Most cases claim that Congress exceeded its constitutional authority in enacting the PPACA, but the Constitution also limits the authority of the federal courts. Jurisdictional issues lurk in the challenges. According to the authors, at least 10 cases have been dismissed for lack of jurisdiction, with four dismissals coming from or affirmed by federal appellate courts.
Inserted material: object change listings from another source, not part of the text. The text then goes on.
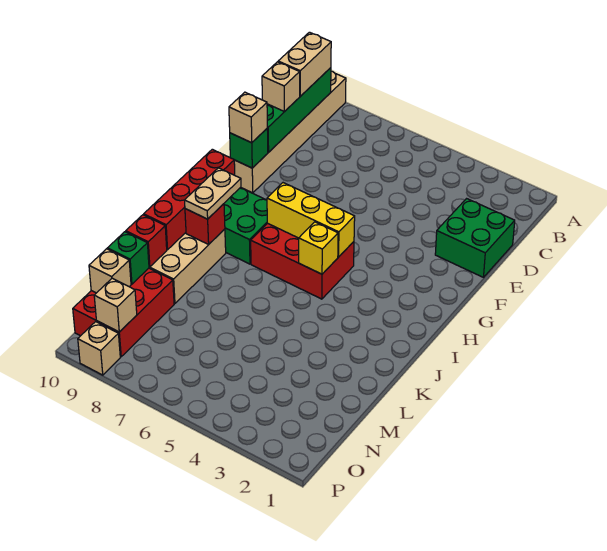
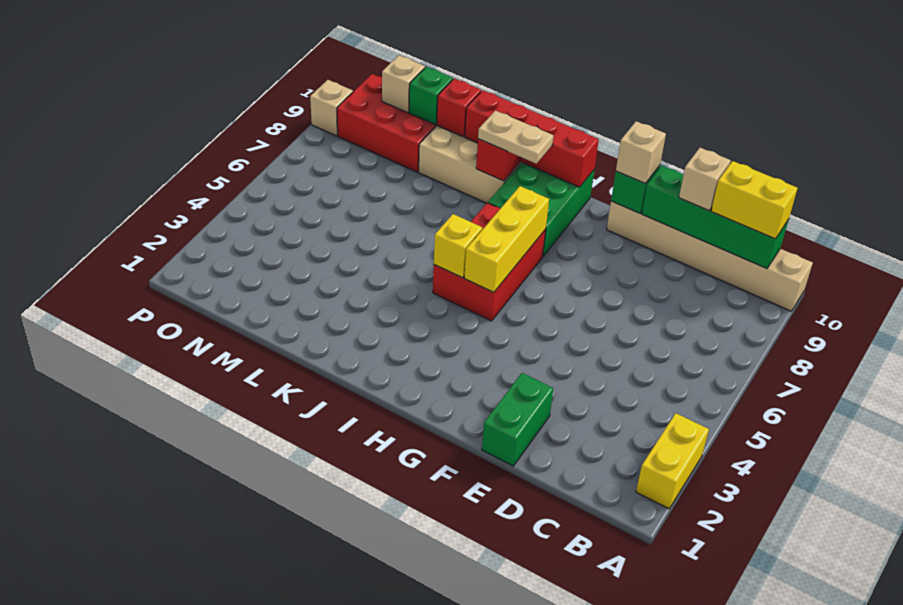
none -> yellow brick A2:A3 level 1
tan brick B10:C10 level 3 -> yellow brick B10:C10 level 3
green brick D1:E2 level 1 -> green brick E1:E2 level 1
tan brick O9 level 2 -> none

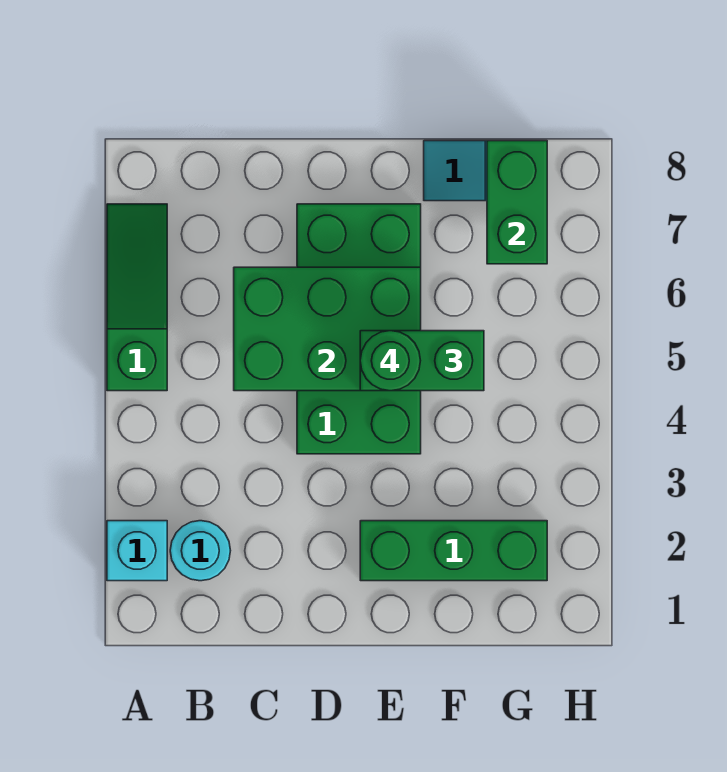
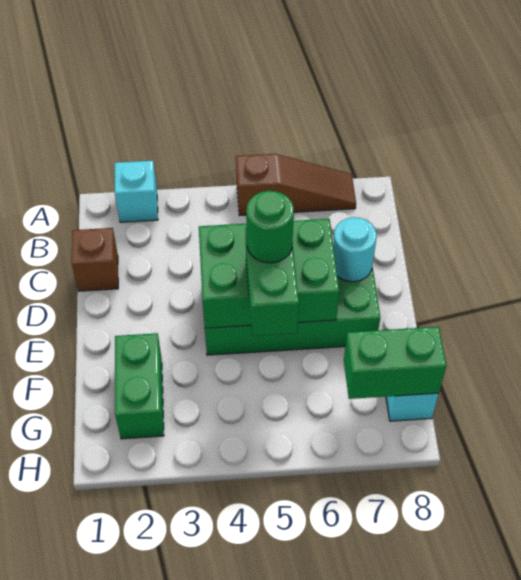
green slope A5:A7 level 1 top 5 -> brown slope A5:A7 level 1 top 5
cyan round brick B2 level 1 -> cyan round brick D7 level 2
none -> brown brick C1 level 1
green brick C5:E6 level 2 -> green brick D4:E6 level 2
green brick E2:G2 level 1 -> green brick F2:G2 level 1

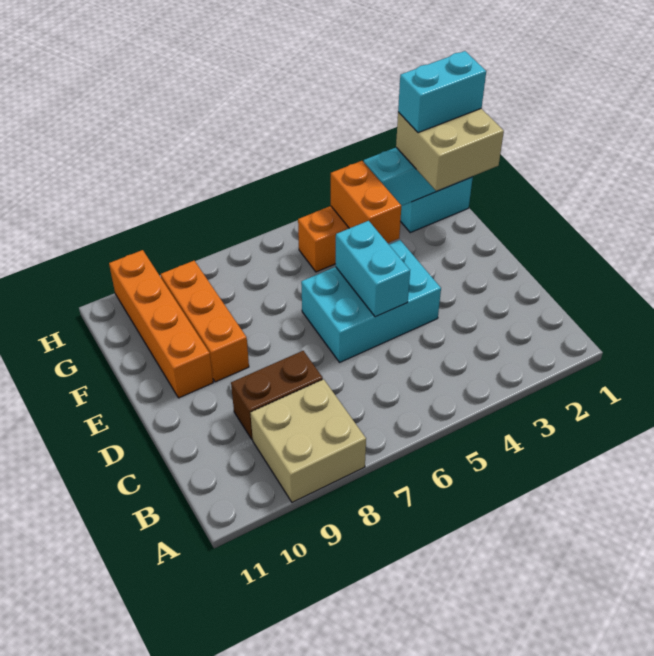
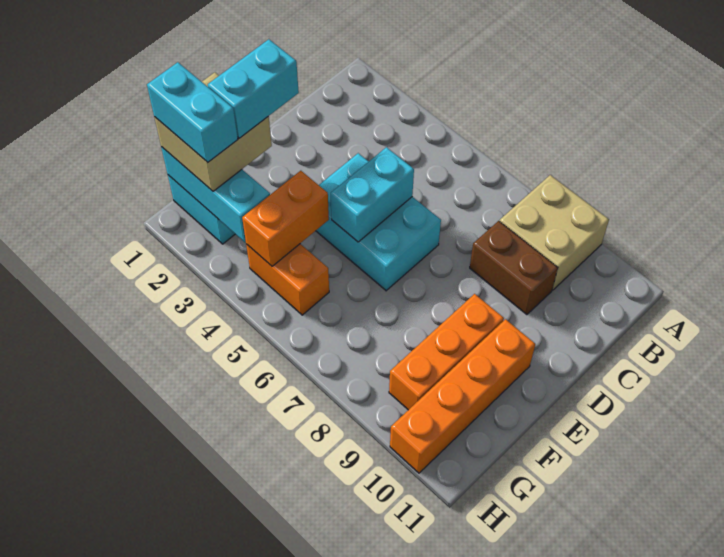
none -> cyan brick E2:F2 level 4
One issue relates to “standing," meaning whether the plaintiffs have grounds to challenge. “The Supreme Court has interpreted the Constitution's 'case or controversy' requirement to mean that federal courts lack jurisdiction unless a plaintiff can demonstrate an actual or imminent 'injury in fact' that the courts can redress,” the authors wrote. “Since the requirement that Americans obtain minimum health insurance coverage — the primary focus of the lawsuits — won't go into effect until 2014, with penalties for those who don't comply first assessed in 2015, it may appear that no one is currently injured.”

Related to, yet distinct, from standing is the legal doctrine of “ripeness,” meaning a court could decline to hear a case even if a case has standing if the case is filed prematurely before a controversy is fully developed.
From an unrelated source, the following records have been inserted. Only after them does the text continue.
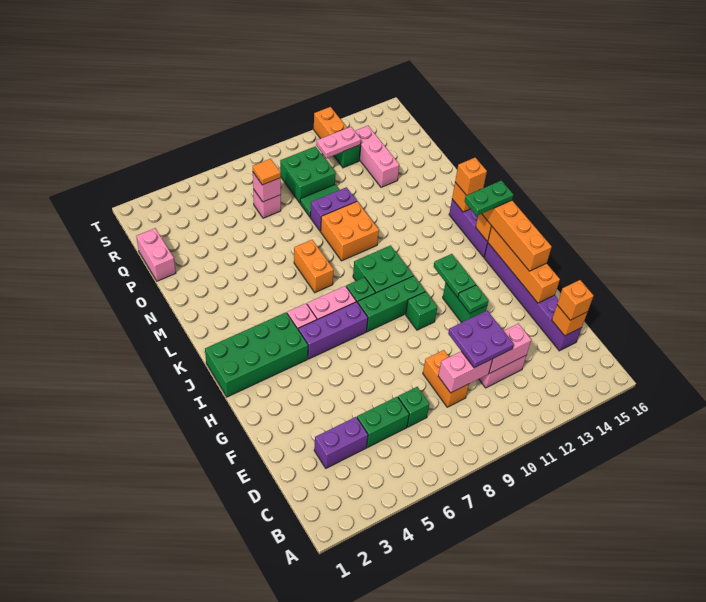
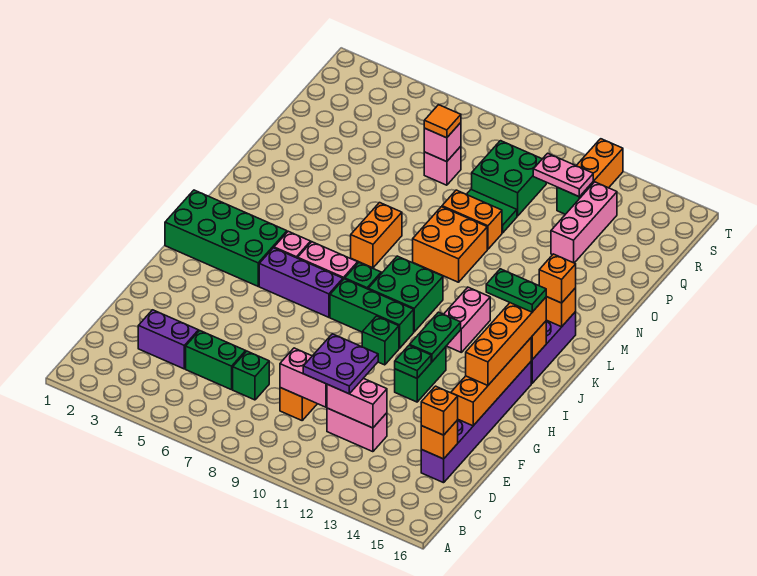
purple brick O9:O10 level 1 -> orange brick O9:O10 level 1
pink brick P1:Q1 level 1 -> pink brick J12:K12 level 1

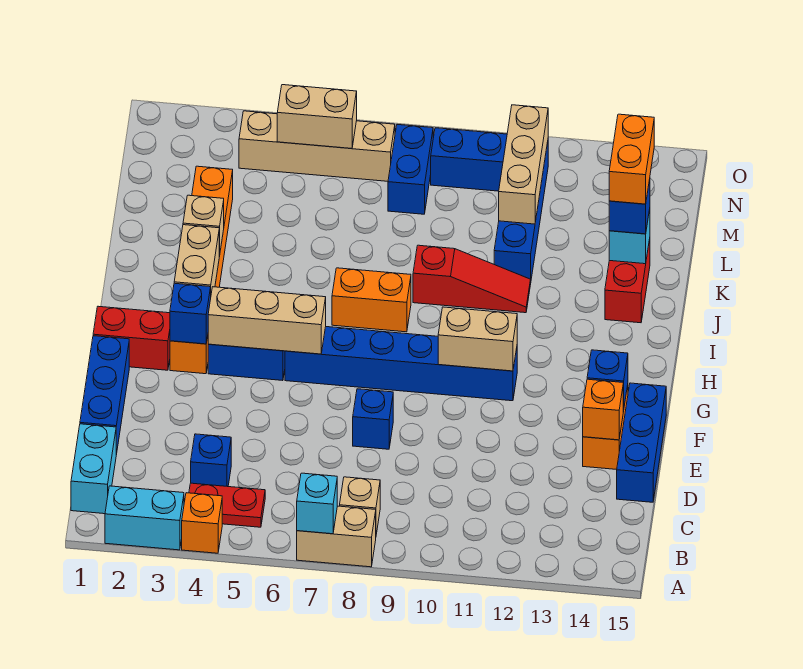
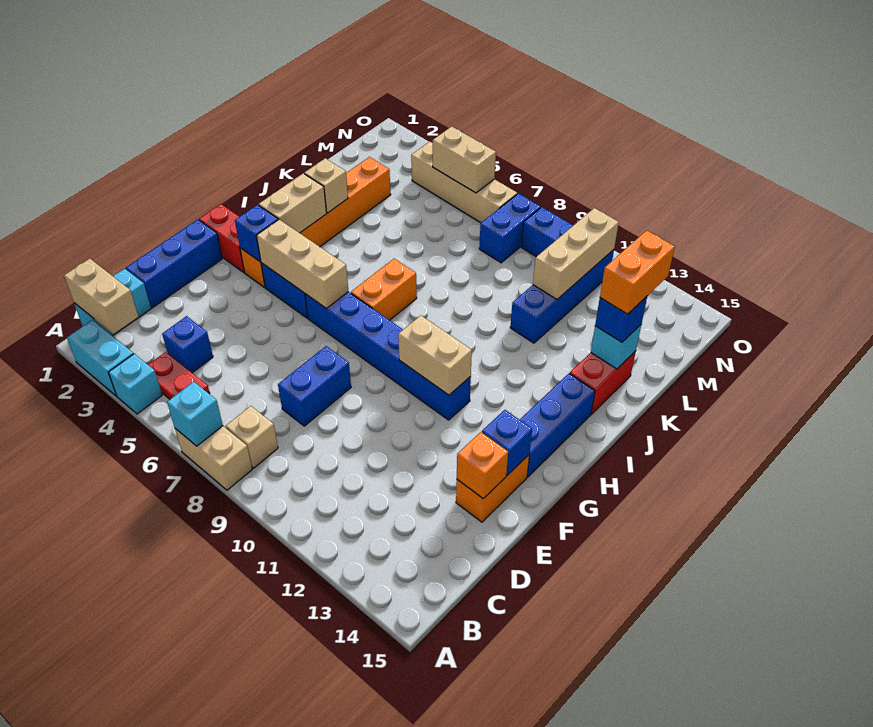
orange brick A4 level 1 -> cyan brick A4 level 1
none -> tan brick B1:B2 level 2
blue brick D15:F15 level 1 -> blue brick G14:I14 level 1
blue brick E8 level 1 -> blue brick D8:E8 level 1
orange brick I7:I8 level 1 -> orange brick H7:I7 level 1
red slope J9:J11 level 1 top 9 -> none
“For instance, the ripeness requirement would bar current litigants from challenging the PPACA's eventual application to their particular financial and family situations, but the cases filed to date are not such ‘as-applied’ challenges; rather, they challenge the minimum-coverage requirement ‘on its face,’ claiming that it's invalid in most or all applications,” Jost and Hall stated. “Most courts have been willing to hear PPACA challenges now on this basis.”

But not all ripeness concerns can be swept aside. Ripeness receives special protection in tax cases, under a federal statute called the Anti-Injunction Act (AIA), which states that “no suit for the purpose of restraining the assessment or collection of any tax shall be maintained in any court by any person, whether or not such person is the person against whom such tax was assessed.”
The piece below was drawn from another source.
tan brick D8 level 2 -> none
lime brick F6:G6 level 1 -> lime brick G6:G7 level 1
The PPACA's individual mandate is enforced through the federal income tax system. The authors posed: Is the minimum-coverage requirement a tax, a penalty, an assessment, an exaction or none of the above, and what difference does that make?

“Both the federal government and the law's challengers want this question decided on the constitutional merits and therefore argue that the AIA doesn't apply or that it should be waived,” they wrote, continuing that the government also contends, however, that the minimum-coverage requirement is a valid exercise of Congress's constitutional power to tax.

“It thus has the most difficult argument to make—that the requirement is imposed through a constitutional tax but that the AIA's reference to ‘any tax’ does not bar a challenge now. The government argues that the AIA does not apply to all exactions in the tax code and that Congress didn't intend it to apply to the PPACA. The Fourth Circuit rejected both these arguments, but the Sixth Circuit agreed with the first point. The losing parties in both cases are petitioning for Supreme Court review," Jost and Hall wrote.

“All the litigants — the Obama administration, the states and the private litigants — want a definitive ruling on the question of whether Congress constitutionally adopted the minimum-coverage requirement,” the authors concluded. “But first the courts must decide whether they can constitutionally decide this question.”